Geçmişte adı Olimpos ve sonra “Keşiş Dağı” olan Uludağ`da Zeus`un izini ararlar. Yaptıkları araştırmalardan bölgedeki Zeus Kersullos tapınağının önemli bir dinsel mekân olduğunu öğrenirler. Bu tapınaklarda büyük dinsel ayinler ve kurban törenleri yapılıyormuş. Burada yılın belirli zamanlarında bir dinsel bayram havasında yapılan bu ayinlere katılmak için çok sayıda ziyaretçi geliyormuş.
Tarihçiler bu dinsel ayinlere katılmak için çok farklı yörelerden insanlar geldiğini yazıyorlar. Bölgeden çıkan yazıtlardan anlaşıldığına göre tapınakta sıklıkla Zeus için kurban törenleri yapılmaktaymış. Bu törenlerde ayin için gelen insanların getirdiği kurbanlar rahipler tarafından yakılarak sunakta kurban edilirmiş. Rahiplerin bu kurbanlar sayesinde geleceği gördükleri, kehanette bulunurlarmış.

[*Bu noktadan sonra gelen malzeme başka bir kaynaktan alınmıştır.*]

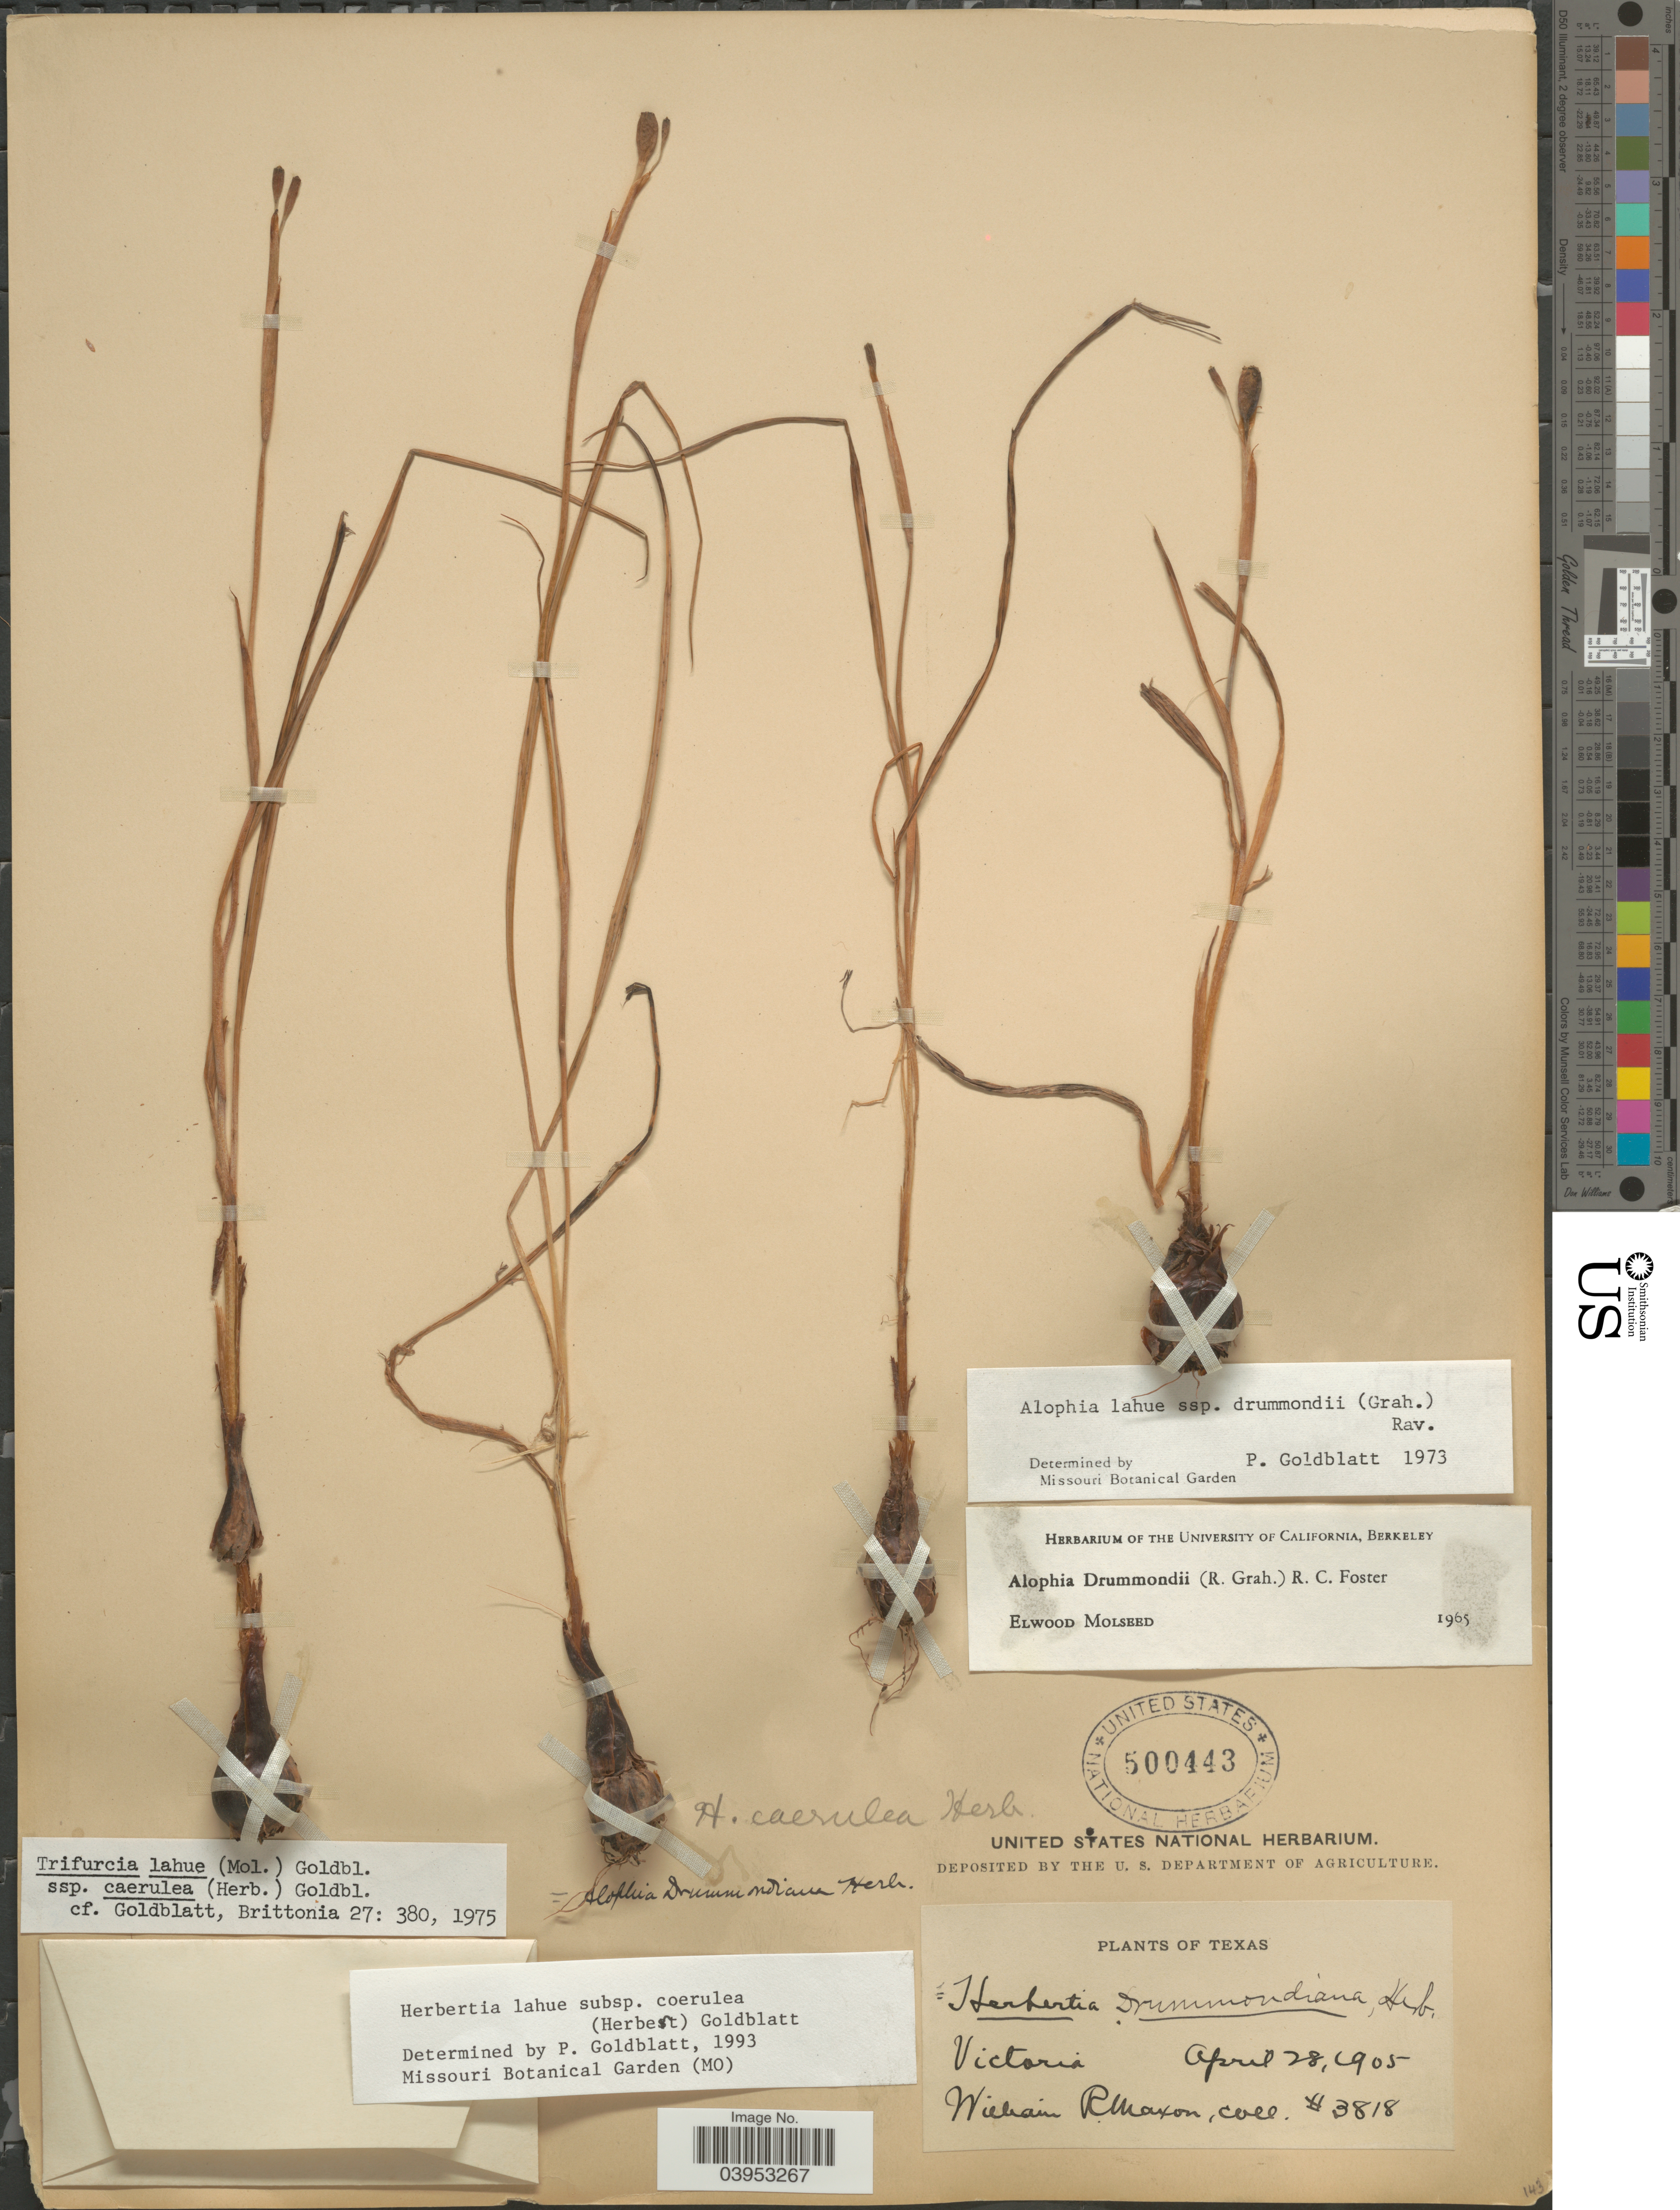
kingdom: Plantae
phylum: Tracheophyta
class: Liliopsida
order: Asparagales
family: Iridaceae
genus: Herbertia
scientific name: Herbertia lahue subsp. caerulea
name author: (Herb.) Goldblatt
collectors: W. R. Maxon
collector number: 3818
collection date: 1905-04-28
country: United States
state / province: Texas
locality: Victoria.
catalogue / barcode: US 500443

Satürn’e tapan Romalılar da bu tapınağa adakta bulunup mermer taşlar dikmişler. Hristiyanlığın yayılmasıyla bu tapınak ve diğerleri manastıra çevrilmiş, dağın adı değişmiş ve “Keşiş Dağı” olmuş. Uludağ’da 120 civarında manastır olduğunu tespit edilmiştir.
Sonunda Zeus`un mezarını bulurlar. Mezardaki eşyalar arasında Zeus’un anılarını yazdığı bir defter vardır. Zeus`un anılarından yaşadıklarını, yalnızlığını ve aile içi iktidar mücadelesini, Orion Yıldızıyla olan bağlarını öğrenirler. Ve kaçınılmaz olarak aralarında iktidar mücadelesi başlar.
Roman kahramanın iç hesaplaşmasıyla başlar. İlginç bulacağınıza inandığım fantastik bir öykü.